Records for processing:
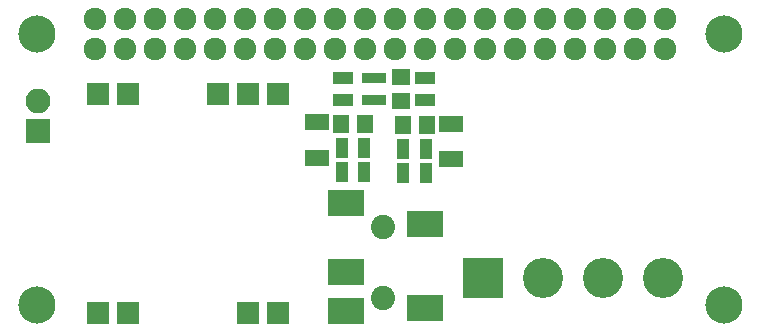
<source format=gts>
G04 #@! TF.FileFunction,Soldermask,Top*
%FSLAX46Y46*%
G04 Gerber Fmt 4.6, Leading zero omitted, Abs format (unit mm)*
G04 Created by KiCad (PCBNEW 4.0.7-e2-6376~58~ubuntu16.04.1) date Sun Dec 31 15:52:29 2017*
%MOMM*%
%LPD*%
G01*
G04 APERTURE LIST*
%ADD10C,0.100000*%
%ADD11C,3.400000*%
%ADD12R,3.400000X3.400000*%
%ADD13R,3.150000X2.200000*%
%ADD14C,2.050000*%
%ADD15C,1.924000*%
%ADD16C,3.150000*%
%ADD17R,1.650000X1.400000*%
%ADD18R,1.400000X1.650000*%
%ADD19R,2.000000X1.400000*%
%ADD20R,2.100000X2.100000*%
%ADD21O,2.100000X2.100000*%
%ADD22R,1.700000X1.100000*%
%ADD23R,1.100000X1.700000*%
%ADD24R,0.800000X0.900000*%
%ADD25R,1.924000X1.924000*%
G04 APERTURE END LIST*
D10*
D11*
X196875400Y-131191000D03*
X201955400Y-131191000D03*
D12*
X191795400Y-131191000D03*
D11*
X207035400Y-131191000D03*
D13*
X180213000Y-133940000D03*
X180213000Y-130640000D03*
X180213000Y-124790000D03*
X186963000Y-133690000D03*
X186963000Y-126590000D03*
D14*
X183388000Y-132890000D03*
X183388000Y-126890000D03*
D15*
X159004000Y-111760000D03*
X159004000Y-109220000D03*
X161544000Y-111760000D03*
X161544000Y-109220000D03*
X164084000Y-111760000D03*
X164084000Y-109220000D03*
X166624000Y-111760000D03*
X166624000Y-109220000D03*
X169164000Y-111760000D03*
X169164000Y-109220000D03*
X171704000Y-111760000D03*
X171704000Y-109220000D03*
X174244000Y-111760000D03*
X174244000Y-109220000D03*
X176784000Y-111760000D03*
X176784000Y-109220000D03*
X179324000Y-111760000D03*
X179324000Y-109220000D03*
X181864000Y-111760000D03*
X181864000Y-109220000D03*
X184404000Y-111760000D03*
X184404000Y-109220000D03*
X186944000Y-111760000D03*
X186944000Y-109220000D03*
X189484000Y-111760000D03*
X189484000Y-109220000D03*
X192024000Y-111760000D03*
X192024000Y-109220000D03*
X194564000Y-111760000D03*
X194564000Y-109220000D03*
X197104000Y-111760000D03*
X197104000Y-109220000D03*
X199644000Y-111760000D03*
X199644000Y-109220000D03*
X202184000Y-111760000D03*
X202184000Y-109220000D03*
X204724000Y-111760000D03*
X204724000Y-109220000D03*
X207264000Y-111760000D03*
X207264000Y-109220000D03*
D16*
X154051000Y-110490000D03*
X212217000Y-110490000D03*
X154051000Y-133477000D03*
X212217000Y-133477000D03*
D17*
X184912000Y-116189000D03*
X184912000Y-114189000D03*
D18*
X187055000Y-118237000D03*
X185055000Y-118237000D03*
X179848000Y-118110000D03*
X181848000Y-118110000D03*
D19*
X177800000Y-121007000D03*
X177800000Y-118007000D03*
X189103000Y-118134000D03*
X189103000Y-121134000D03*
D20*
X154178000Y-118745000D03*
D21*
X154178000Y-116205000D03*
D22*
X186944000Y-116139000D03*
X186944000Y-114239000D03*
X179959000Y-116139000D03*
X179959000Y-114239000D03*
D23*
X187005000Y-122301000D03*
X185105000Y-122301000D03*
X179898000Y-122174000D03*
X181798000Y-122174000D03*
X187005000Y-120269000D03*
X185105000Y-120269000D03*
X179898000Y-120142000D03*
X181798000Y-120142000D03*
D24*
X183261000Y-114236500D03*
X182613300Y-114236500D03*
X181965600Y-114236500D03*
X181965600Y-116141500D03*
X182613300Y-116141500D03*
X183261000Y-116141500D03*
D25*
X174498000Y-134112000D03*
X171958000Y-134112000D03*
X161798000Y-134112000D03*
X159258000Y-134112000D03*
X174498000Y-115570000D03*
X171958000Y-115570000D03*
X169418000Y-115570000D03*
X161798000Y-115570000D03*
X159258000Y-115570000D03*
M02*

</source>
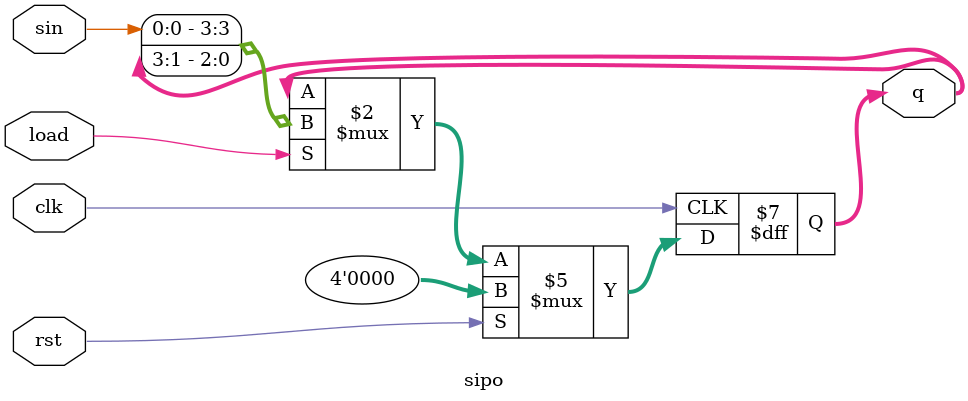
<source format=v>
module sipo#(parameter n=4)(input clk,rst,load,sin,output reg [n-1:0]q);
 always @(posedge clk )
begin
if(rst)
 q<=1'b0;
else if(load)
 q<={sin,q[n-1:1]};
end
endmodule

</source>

Work order: If an entry contains a picture, skip the picture and reproduce everything else exactly.

Output below:
<source format=gts>
G04 #@! TF.FileFunction,Soldermask,Top*
%FSLAX46Y46*%
G04 Gerber Fmt 4.6, Leading zero omitted, Abs format (unit mm)*
G04 Created by KiCad (PCBNEW 4.0.7-e2-6376~58~ubuntu16.04.1) date Sun Dec 31 15:52:29 2017*
%MOMM*%
%LPD*%
G01*
G04 APERTURE LIST*
%ADD10C,0.100000*%
%ADD11C,3.400000*%
%ADD12R,3.400000X3.400000*%
%ADD13R,3.150000X2.200000*%
%ADD14C,2.050000*%
%ADD15C,1.924000*%
%ADD16C,3.150000*%
%ADD17R,1.650000X1.400000*%
%ADD18R,1.400000X1.650000*%
%ADD19R,2.000000X1.400000*%
%ADD20R,2.100000X2.100000*%
%ADD21O,2.100000X2.100000*%
%ADD22R,1.700000X1.100000*%
%ADD23R,1.100000X1.700000*%
%ADD24R,0.800000X0.900000*%
%ADD25R,1.924000X1.924000*%
G04 APERTURE END LIST*
D10*
D11*
X196875400Y-131191000D03*
X201955400Y-131191000D03*
D12*
X191795400Y-131191000D03*
D11*
X207035400Y-131191000D03*
D13*
X180213000Y-133940000D03*
X180213000Y-130640000D03*
X180213000Y-124790000D03*
X186963000Y-133690000D03*
X186963000Y-126590000D03*
D14*
X183388000Y-132890000D03*
X183388000Y-126890000D03*
D15*
X159004000Y-111760000D03*
X159004000Y-109220000D03*
X161544000Y-111760000D03*
X161544000Y-109220000D03*
X164084000Y-111760000D03*
X164084000Y-109220000D03*
X166624000Y-111760000D03*
X166624000Y-109220000D03*
X169164000Y-111760000D03*
X169164000Y-109220000D03*
X171704000Y-111760000D03*
X171704000Y-109220000D03*
X174244000Y-111760000D03*
X174244000Y-109220000D03*
X176784000Y-111760000D03*
X176784000Y-109220000D03*
X179324000Y-111760000D03*
X179324000Y-109220000D03*
X181864000Y-111760000D03*
X181864000Y-109220000D03*
X184404000Y-111760000D03*
X184404000Y-109220000D03*
X186944000Y-111760000D03*
X186944000Y-109220000D03*
X189484000Y-111760000D03*
X189484000Y-109220000D03*
X192024000Y-111760000D03*
X192024000Y-109220000D03*
X194564000Y-111760000D03*
X194564000Y-109220000D03*
X197104000Y-111760000D03*
X197104000Y-109220000D03*
X199644000Y-111760000D03*
X199644000Y-109220000D03*
X202184000Y-111760000D03*
X202184000Y-109220000D03*
X204724000Y-111760000D03*
X204724000Y-109220000D03*
X207264000Y-111760000D03*
X207264000Y-109220000D03*
D16*
X154051000Y-110490000D03*
X212217000Y-110490000D03*
X154051000Y-133477000D03*
X212217000Y-133477000D03*
D17*
X184912000Y-116189000D03*
X184912000Y-114189000D03*
D18*
X187055000Y-118237000D03*
X185055000Y-118237000D03*
X179848000Y-118110000D03*
X181848000Y-118110000D03*
D19*
X177800000Y-121007000D03*
X177800000Y-118007000D03*
X189103000Y-118134000D03*
X189103000Y-121134000D03*
D20*
X154178000Y-118745000D03*
D21*
X154178000Y-116205000D03*
D22*
X186944000Y-116139000D03*
X186944000Y-114239000D03*
X179959000Y-116139000D03*
X179959000Y-114239000D03*
D23*
X187005000Y-122301000D03*
X185105000Y-122301000D03*
X179898000Y-122174000D03*
X181798000Y-122174000D03*
X187005000Y-120269000D03*
X185105000Y-120269000D03*
X179898000Y-120142000D03*
X181798000Y-120142000D03*
D24*
X183261000Y-114236500D03*
X182613300Y-114236500D03*
X181965600Y-114236500D03*
X181965600Y-116141500D03*
X182613300Y-116141500D03*
X183261000Y-116141500D03*
D25*
X174498000Y-134112000D03*
X171958000Y-134112000D03*
X161798000Y-134112000D03*
X159258000Y-134112000D03*
X174498000Y-115570000D03*
X171958000Y-115570000D03*
X169418000Y-115570000D03*
X161798000Y-115570000D03*
X159258000Y-115570000D03*
M02*

</source>
<source format=v>
module sipo#(parameter n=4)(input clk,rst,load,sin,output reg [n-1:0]q);
 always @(posedge clk )
begin
if(rst)
 q<=1'b0;
else if(load)
 q<={sin,q[n-1:1]};
end
endmodule

</source>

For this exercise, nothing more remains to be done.